Here are explainations and tips on how to do some of the most popular cheerleading jumps. Remember there is no trick to suddenly get awesome jumps, it takes hard work! So to get ready from tryouts, PRACTICE!!! First! Before you start doing any jumps you need to be completely stretched out....including the upper body! After you have stretch jump up and down a few times. Now you're ready to jump!

Jump Drill - If you have bad landings, these help a lot. Do a T and kick a leg out to the side like in a toe touch and keep the proper form. Now whip your leg down as fast as you can. Think you need to get your leg down twice as fast as you got it up there. Do this twice as many times on your bad leg.

The Prep: In your prep you need to put your arms in a high V then swing them down in front of you. Your legs should come up at the same time as your arms. When your legs reach the highest point in the jump, your arms should hit a motion.

Here are the counts along with the prep motions: ~1-2: hands are in a clasp(clap) ~3-4: hands are in a high-V, you are up on your toes ~5: hands swing down in front of you ~6: hands hit a motion ~7-8: hands come down to your sides, legs are bent to absorb jump

Beginner Jumps: Tuck - When you jump, lift legs and bring knees to chest. DO NOT bring your chest down to your knees. Keep your knees and feet together.
  • Double Hook - When you jump lift right leg up and bend you knee so that it is level to the ground and your knee is pointing to the audience. Bring your back leg up and level to the ground and point your knee to the left. You should be able to sit in this position.

  • Herkie - This is what the girl in the back ground is doing. When you jump, lift your right leg up to the side and your left leg up a little bit and bend your knee. At the peak of your jump, roll your hips (turn your leg backwards so that your shoelaces and knee are facing behind you).
  • Side Hurdler - This is similar to the herkie. When you jump, lift your right leg the same way as the herkie. Bring your left foot up like the left foot in the double hook. Front Hurdler - You should perform this jump at a 45 degree angle from the crowd. When you jump, lift your leg forward as high as you can and lift your back leg up like the left leg of a herkie. At the peak of your jump, your arms should be in a touchdown.

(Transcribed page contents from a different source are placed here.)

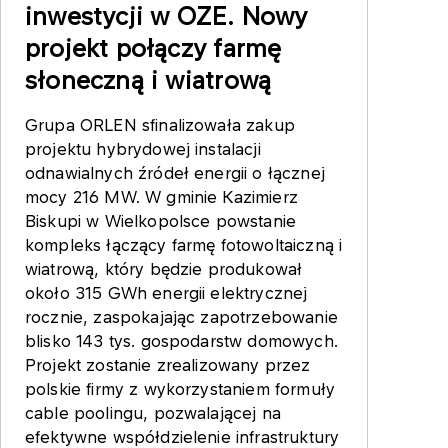
inwestycji w OZE. Nowy
projekt połączy farmę
słoneczną i wiatrową
Grupa ORLEN sfinalizowała zakup
projektu hybrydowej instalacji
odnawialnych źródeł energii o łącznej
mocy 216 MW. W gminie Kazimierz
Biskupi w Wielkopolsce powstanie
kompleks łączący farmę fotowoltaiczną i
wiatrową, który będzie produkował
około 315 GWh energii elektrycznej
rocznie, zaspokajając zapotrzebowanie
blisko 143 tys. gospodarstw domowych.
Projekt zostanie zrealizowany przez
polskie firmy z wykorzystaniem formuły
cable poolingu, pozwalającej na
efektywne współdzielenie infrastruktury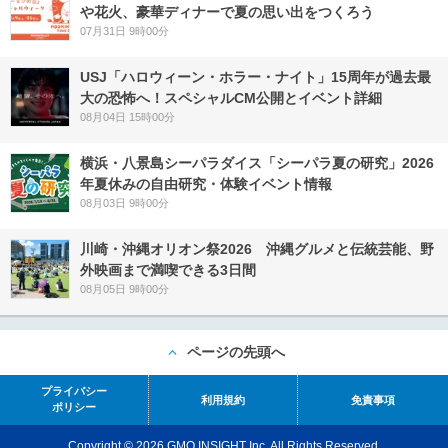
や花火、豪華ディナーで夏の思い出をつくろう
07月31日 9時00分
USJ「ハロウィーン・ホラー・ナイト」15周年が過去最
大の恐怖へ！スペシャルCM公開とイベント詳細
08月04日 15時00分
横浜・八景島シーパラダイス「シーパラ夏の研究」2026
年夏休みの自由研究・体験イベント情報
08月03日 9時00分
川崎・沖縄オリオン祭2026 沖縄グルメと伝統芸能、野
外映画まで満喫できる3日間
08月05日 9時00分
ページの先頭へ
プライバシー
利用規約
免責事項
ポリシー
Copyright © 2026 GMO INSIGHT Inc. All Rights Reserved.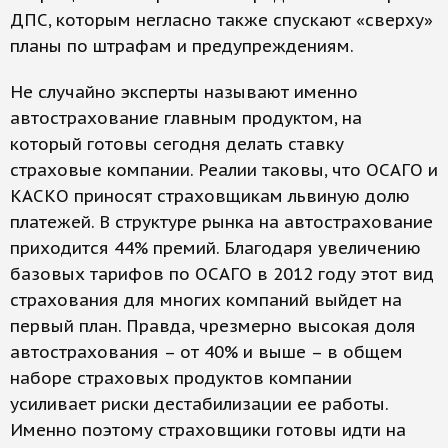
ДПС, которым негласно также спускают «сверху»
планы по штрафам и предупреждениям.
Не случайно эксперты называют именно
автострахование главным продуктом, на
который готовы сегодня делать ставку
страховые компании. Реалии таковы, что ОСАГО и
КАСКО приносят страховщикам львиную долю
платежей. В структуре рынка на автострахование
приходится 44% премий. Благодаря увеличению
базовых тарифов по ОСАГО в 2012 году этот вид
страхования для многих компаний выйдет на
первый план. Правда, чрезмерно высокая доля
автострахования – от 40% и выше – в общем
наборе страховых продуктов компании
усиливает риски дестабилизации ее работы.
Именно поэтому страховщики готовы идти на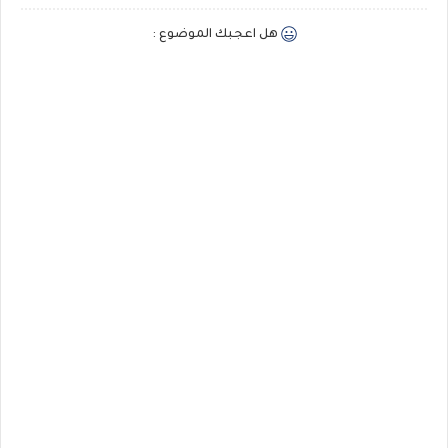
هل اعجبك الموضوع :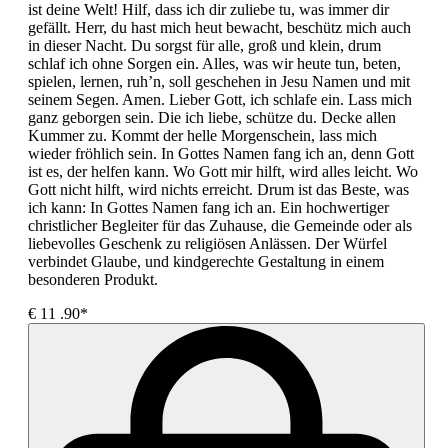
ist deine Welt! Hilf, dass ich dir zuliebe tu, was immer dir
gefällt. Herr, du hast mich heut bewacht, beschütz mich auch
in dieser Nacht. Du sorgst für alle, groß und klein, drum
schlaf ich ohne Sorgen ein. Alles, was wir heute tun, beten,
spielen, lernen, ruh’n, soll geschehen in Jesu Namen und mit
seinem Segen. Amen. Lieber Gott, ich schlafe ein. Lass mich
ganz geborgen sein. Die ich liebe, schütze du. Decke allen
Kummer zu. Kommt der helle Morgenschein, lass mich
wieder fröhlich sein. In Gottes Namen fang ich an, denn Gott
ist es, der helfen kann. Wo Gott mir hilft, wird alles leicht. Wo
Gott nicht hilft, wird nichts erreicht. Drum ist das Beste, was
ich kann: In Gottes Namen fang ich an. Ein hochwertiger
christlicher Begleiter für das Zuhause, die Gemeinde oder als
liebevolles Geschenk zu religiösen Anlässen. Der Würfel
verbindet Glaube, und kindgerechte Gestaltung in einem
besonderen Produkt.
€
11
.90*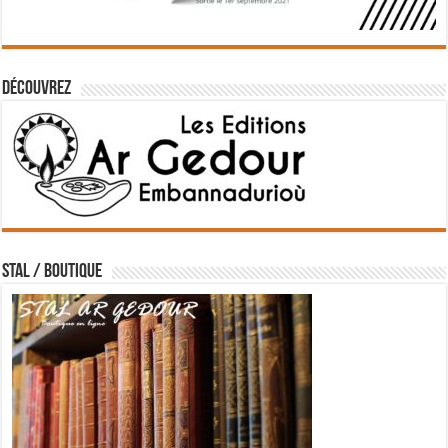
Découvrez
STAL / BOUTIQUE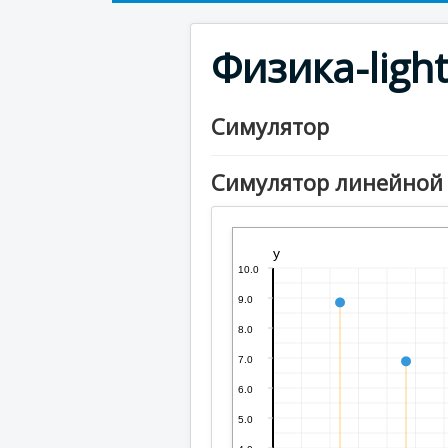
Физика-ligh
Симулятор
Симулятор линейной 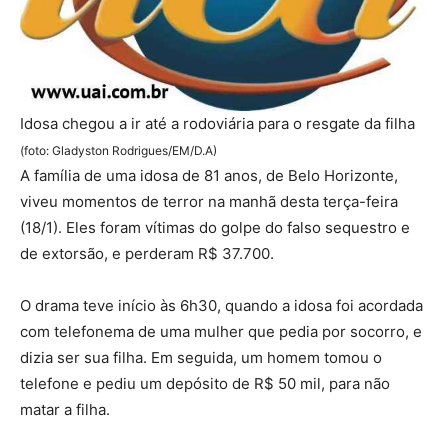
Idosa chegou a ir até a rodoviária para o resgate da filha
(foto: Gladyston Rodrigues/EM/D.A)
A família de uma idosa de 81 anos, de Belo Horizonte,
viveu momentos de terror na manhã desta terça-feira
(18/1). Eles foram vítimas do golpe do falso sequestro e
de extorsão, e perderam R$ 37.700.
O drama teve início às 6h30, quando a idosa foi acordada
com telefonema de uma mulher que pedia por socorro, e
dizia ser sua filha. Em seguida, um homem tomou o
telefone e pediu um depósito de R$ 50 mil, para não
matar a filha.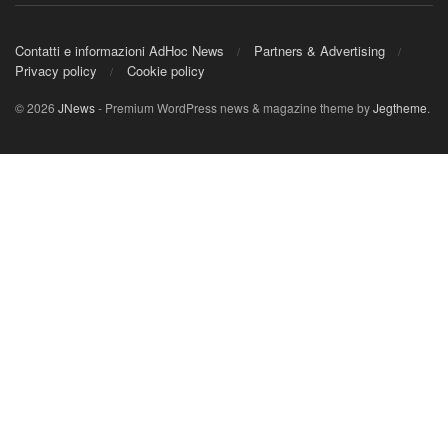
Contatti e informazioni AdHoc News
Partners & Advertising
Privacy policy
Cookie policy
© 2026
JNews
- Premium WordPress news & magazine theme by
Jegtheme
.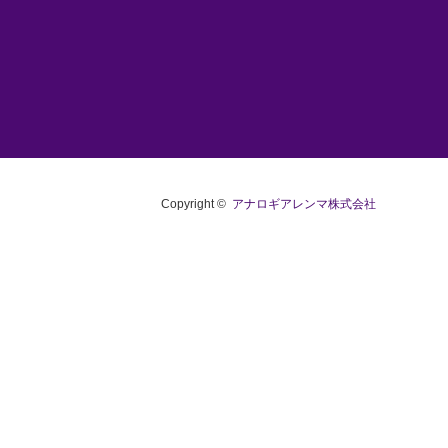
Copyright ©
アナロギアレンマ株式会社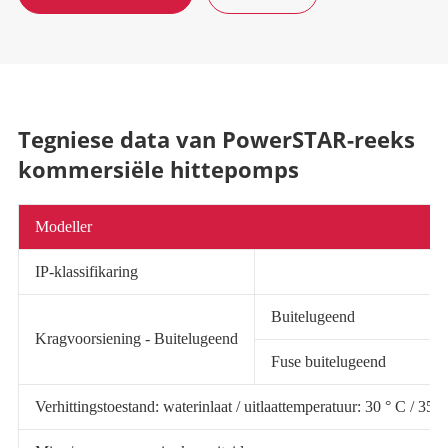
Tegniese data van PowerSTAR-reeks
kommersiële hittepomps
Modeller
IP-klassifikaring
Buitelugeend
Kragvoorsiening - Buitelugeend
Fuse buitelugeend
Verhittingstoestand: waterinlaat / uitlaattemperatuur: 30 ° C / 3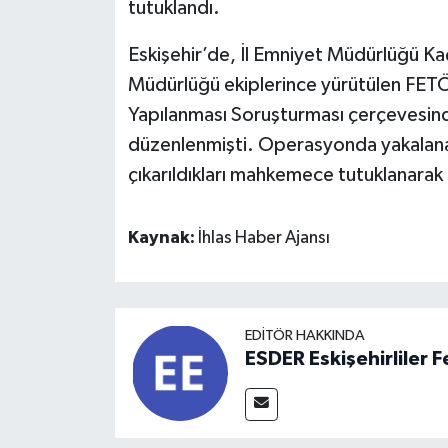
tutuklandı.
Eskişehir’de, İl Emniyet Müdürlüğü K
Müdürlüğü ekiplerince yürütülen FETÖ
Yapılanması Soruşturması çerçevesind
düzenlenmişti. Operasyonda yakalanan
çıkarıldıkları mahkemece tutuklanarak
Kaynak:
İhlas Haber Ajansı
EDITÖR HAKKINDA
ESDER Eskişehirliler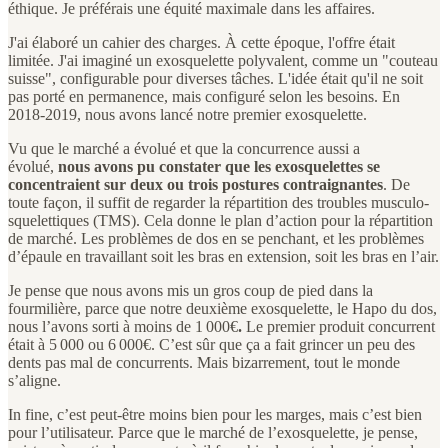
éthique. Je préférais une équité maximale dans les affaires.
J'ai élaboré un cahier des charges. À cette époque, l'offre était
limitée. J'ai imaginé un exosquelette polyvalent, comme un "couteau
suisse", configurable pour diverses tâches. L'idée était qu'il ne soit
pas porté en permanence, mais configuré selon les besoins. En
2018-2019, nous avons lancé notre premier exosquelette.
Vu que le marché a évolué et que la concurrence aussi a
évolué,
nous avons pu constater que les exosquelettes se
concentraient sur deux ou trois postures contraignantes
. De
toute façon, il suffit de regarder la répartition des troubles musculo-
squelettiques (TMS). Cela donne le plan d’action pour la répartition
de marché. Les problèmes de dos en se penchant, et les problèmes
d’épaule en travaillant soit les bras en extension, soit les bras en l’air.
Je pense que nous avons mis un gros coup de pied dans la
fourmilière, parce que notre deuxième exosquelette, le Hapo du dos,
nous l’avons sorti à moins de 1 000€
.
Le premier produit concurrent
était à 5 000 ou 6 000€. C’est sûr que ça a fait grincer un peu des
dents pas mal de concurrents. Mais bizarrement, tout le monde
s’aligne.
In fine, c’est peut-être moins bien pour les marges, mais c’est bien
pour l’utilisateur. Parce que le marché de l’exosquelette, je pense,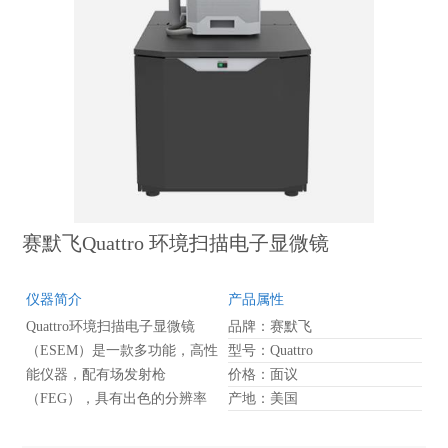
赛默飞Quattro 环境扫描电子显微镜
仪器简介
产品属性
Quattro环境扫描电子显微镜
品牌：赛默飞
（ESEM）是一款多功能，高性
型号：Quattro
能仪器，配有场发射枪
价格：面议
（FEG），具有出色的分辨率
产地：美国
和射束电流稳定性。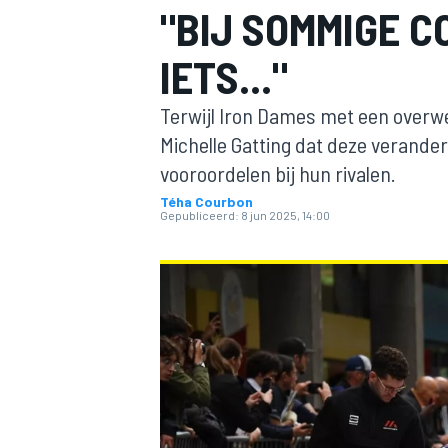
"BIJ SOMMIGE 
IETS..."
Terwijl Iron Dames met een overwe
Michelle Gatting dat deze veranderi
vooroordelen bij hun rivalen.
Téha Courbon
MOTOGP
Gepubliceerd:
8 jun 2025, 14:00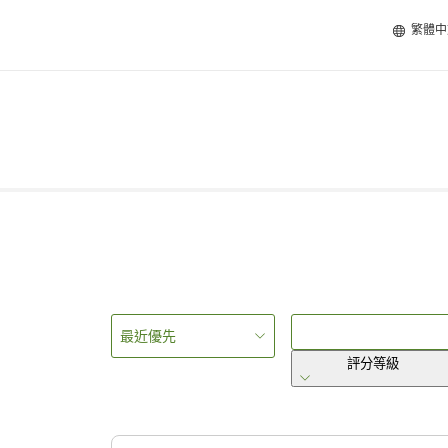
繁體中
最近優先
評分等級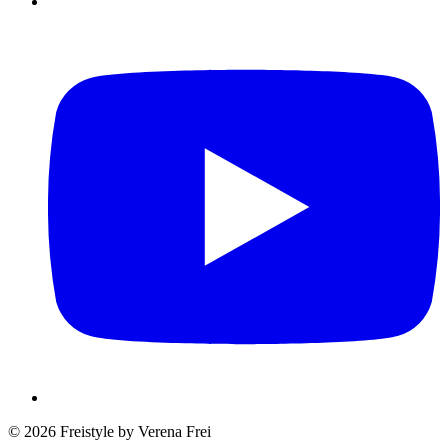
© 2026 Freistyle by Verena Frei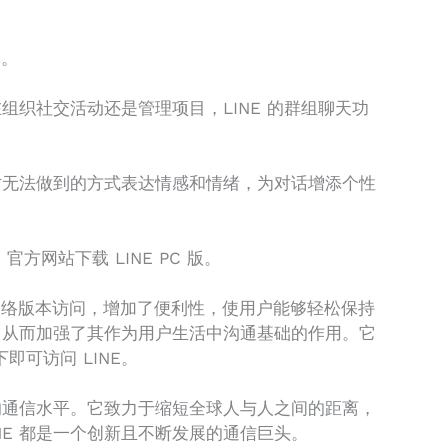
通。
组织社交活动还是管理项目，LINE 的群组聊天功
时无法做到的方式表达情感和情绪，为对话增添个性
方网站下载 LINE PC 版。
过网络版本访问，增加了便利性，使用户能够轻松保持
，从而加强了其作为用户生活中沟通基础的作用。它
可访问 LINE。
的通信水平。它致力于缩短全球人与人之间的距离，
E 都是一个创新且不断发展的通信巨头。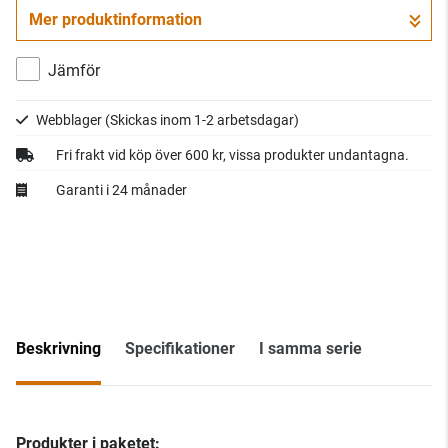
Mer produktinformation
Jämför
Webblager
(Skickas inom 1-2 arbetsdagar)
Fri frakt vid köp över 600 kr, vissa produkter undantagna.
Garanti i 24 månader
Beskrivning
Specifikationer
I samma serie
Produkter i paketet: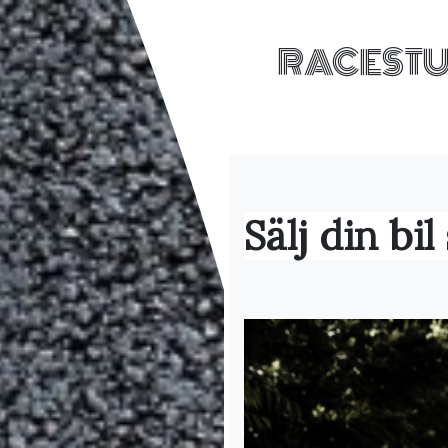
RACESTUF
Sälj din bi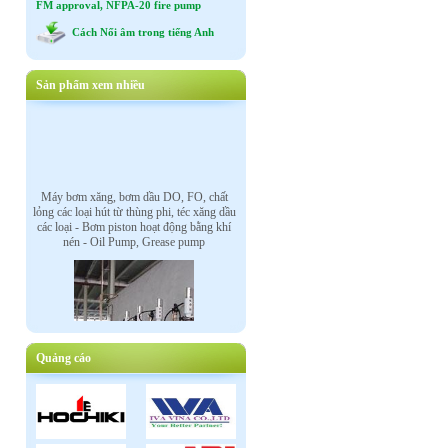
FM approval, NFPA-20 fire pump
Cách Nối âm trong tiếng Anh
Sản phẩm xem nhiều
Máy bơm xăng, bơm dầu DO, FO, chất
lỏng các loại hút từ thùng phi, téc xăng dầu
các loại - Bơm piston hoạt động bằng khí
nén - Oil Pump, Grease pump
Quảng cáo
Van điều khiển tự động bằng mô tơ điện,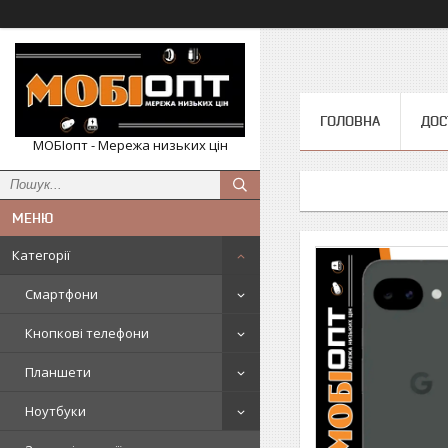
ГОЛОВНА
ДОС
МОБІопт - Мережа низьких цін
Категорії
Смартфони
Кнопкові телефони
Планшети
Ноутбуки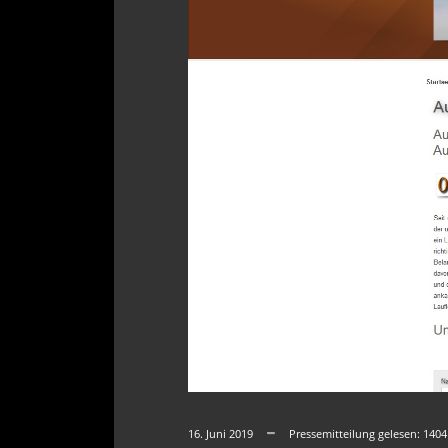
16. Juni 2019
Pressemitteilung gelesen:
1404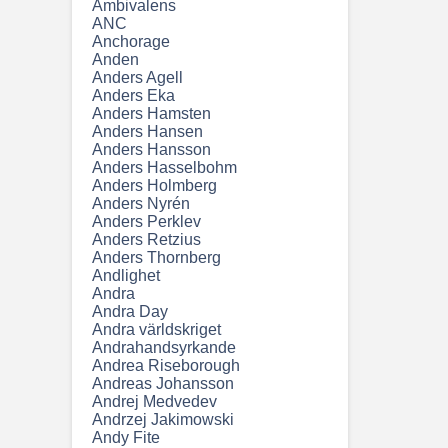
Ambivalens
ANC
Anchorage
Anden
Anders Agell
Anders Eka
Anders Hamsten
Anders Hansen
Anders Hansson
Anders Hasselbohm
Anders Holmberg
Anders Nyrén
Anders Perklev
Anders Retzius
Anders Thornberg
Andlighet
Andra
Andra Day
Andra världskriget
Andrahandsyrkande
Andrea Riseborough
Andreas Johansson
Andrej Medvedev
Andrzej Jakimowski
Andy Fite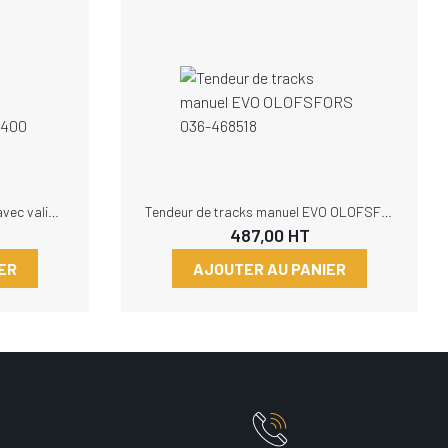
Tendeur de tracks démultiplié avec valise OLOFSFORS 035-489400
Tendeur de tracks manuel EVO OLOFSFORS 036-468518
487,00
HT
ER
AJOUTER AU PANIER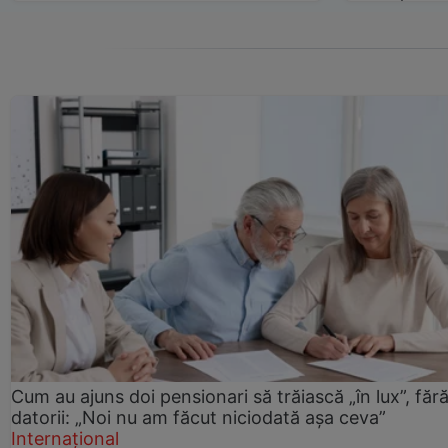
Cum au ajuns doi pensionari să trăiască „în lux”, făr
datorii: „Noi nu am făcut niciodată așa ceva”
Internațional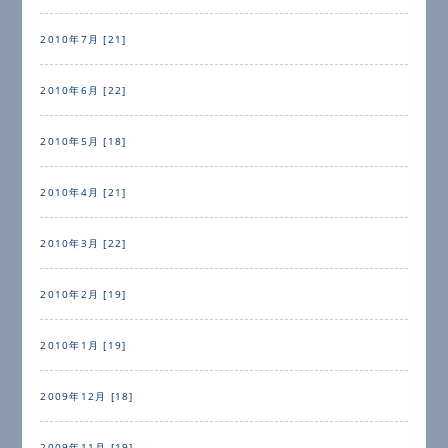
2010年7月 [21]
2010年6月 [22]
2010年5月 [18]
2010年4月 [21]
2010年3月 [22]
2010年2月 [19]
2010年1月 [19]
2009年12月 [18]
2009年11月 [19]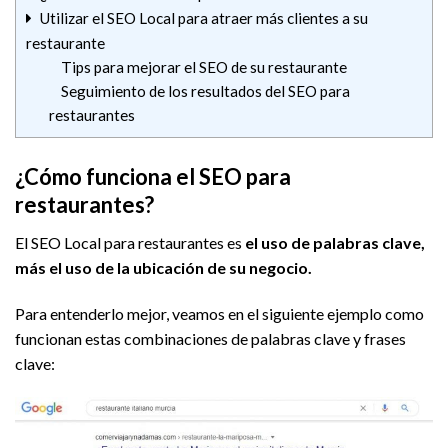
Utilizar el SEO Local para atraer más clientes a su
restaurante
Tips para mejorar el SEO de su restaurante
Seguimiento de los resultados del SEO para
restaurantes
¿Cómo funciona el SEO para
restaurantes?
El SEO Local para restaurantes es
el uso de palabras clave,
más el uso de la ubicación de su negocio.
Para entenderlo mejor, veamos en el siguiente ejemplo como
funcionan estas combinaciones de palabras clave y frases
clave: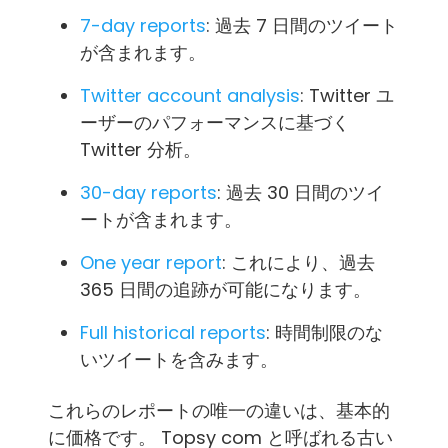
7-day reports
: 過去 7 日間のツイート
が含まれます。
Twitter account analysis
: Twitter ユ
ーザーのパフォーマンスに基づく
Twitter 分析。
30-day reports
: 過去 30 日間のツイ
ートが含まれます。
One year report
: これにより、過去
365 日間の追跡が可能になります。
Full historical reports
: 時間制限のな
いツイートを含みます。
これらのレポートの唯一の違いは、基本的
に価格です。 Topsy com と呼ばれる古い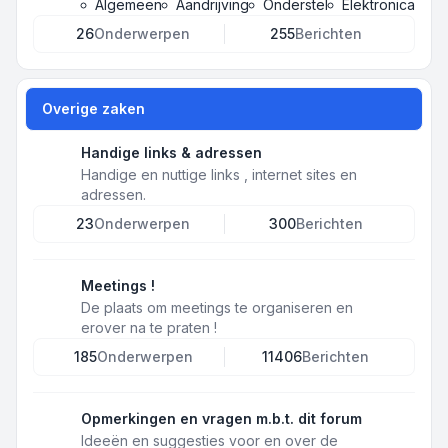
Algemeen
Aandrijving
Onderstel
Elektronica
26
Onderwerpen
255
Berichten
Overige zaken
Handige links & adressen
Handige en nuttige links , internet sites en
adressen.
23
Onderwerpen
300
Berichten
Meetings !
De plaats om meetings te organiseren en
erover na te praten !
185
Onderwerpen
11406
Berichten
Opmerkingen en vragen m.b.t. dit forum
Ideeën en suggesties voor en over de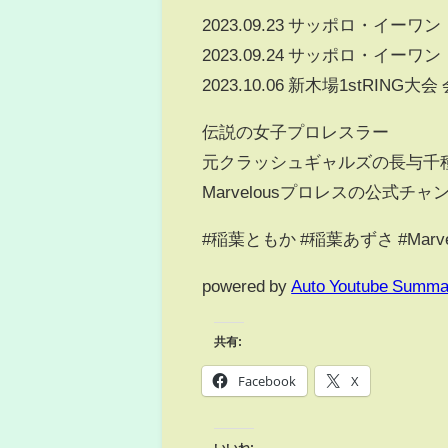
2023.09.23 サッポロ・イーワ
2023.09.24 サッポロ・イーワ
2023.10.06 新木場1stRING大会
伝説の女子プロレスラー
元クラッシュギャルズの長与千種
Marvelousプロレスの公式チ
#稲葉ともか #稲葉あずさ #Marve
powered by
Auto Youtube Summa
共有:
Facebook
X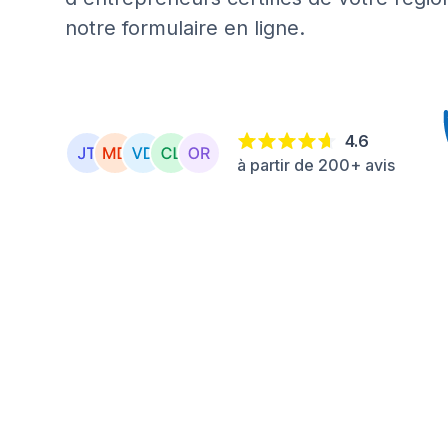
notre formulaire en ligne.
4.6
à partir de 200+ avis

    Advanced Jumps: Toe Touch - This is similar to the Spread Eagle. When you lift your legs up, make your knees point up and at the peak of your jump roll your hips back. Make sure you keep your back straight and don't hunch over. Pike - This jump is difficult for me. Lift both of your legs forward until they are parallel to the ground. This is one of the few jumps that you are supposed to lean forward in. Put your arms straight out in front of your, on the outside of your heels. A good way to get a high pike is to sit on the floor with your legs straight out in front of you and touch your nose to your knees, or you can pull on your feet, then point your toes. This jump is a 7/10 difficulty, and is a good competition jump. Double pikes are also a good competition jump, especially for individuals. Double Nine - This is similar to the pike. You lift your right leg like the pike, and bend your left leg in towards you, level with the ground, your left toe touching your right knee. Your arms do the same..."double nine."


    Jump Practice:

      1. Stretch
      2. Have the squad warm up their jumps on their own.
      3. Bring the squad together and do the jumps as a group to counts. Begin with the easiest and end with the most difficult. If some squad members cannot do a particular jump, encourage them to try anyway. They will never learn unless they try!
      4. Play music and have the whole squad do the jumps together to the counts of the music. This is a great exercise to keep everyone synchronized.
      5. Have the squad get into a circle. If the squad is very large, break it into groups. With the circles, have the members practice their jumps all together. By doing jumps in a circle, they can see if their timing is on or off. It is another great exercise to increase synchronization.
      6. With the music playing, have the squad members line up in three or four lines, depending on the size of the squad. The front people in each line will do a specified jump to the music. The coach should call out the jump and count out loud, so the front girls know what they are doing and when to execute that particular jump. Once their jump is over, they should run to the back of the line, while the rest of the squad moves forward.